:: MATERIAL PROVIDED ::

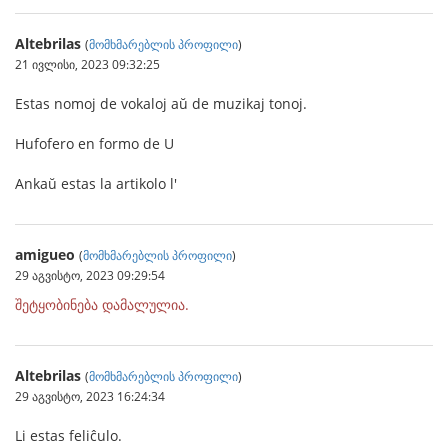
Altebrilas
(
მომხმარებლის პროფილი
)
21 ივლისი, 2023 09:32:25
Estas nomoj de vokaloj aŭ de muzikaj tonoj.
Hufofero en formo de U
Ankaŭ estas la artikolo l'
amigueo
(
მომხმარებლის პროფილი
)
29 აგვისტო, 2023 09:29:54
შეტყობინება დამალულია.
Altebrilas
(
მომხმარებლის პროფილი
)
29 აგვისტო, 2023 16:24:34
Li estas feliĉulo.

:::

◆ ACTION ITEM
Whenever a line of the records holds the string "აგვისტო", pick it out and copy it.

◆ SOLUTION FOR THIS EXERCISE
29 აგვისტო, 2023 09:29:54
29 აგვისტო, 2023 16:24:34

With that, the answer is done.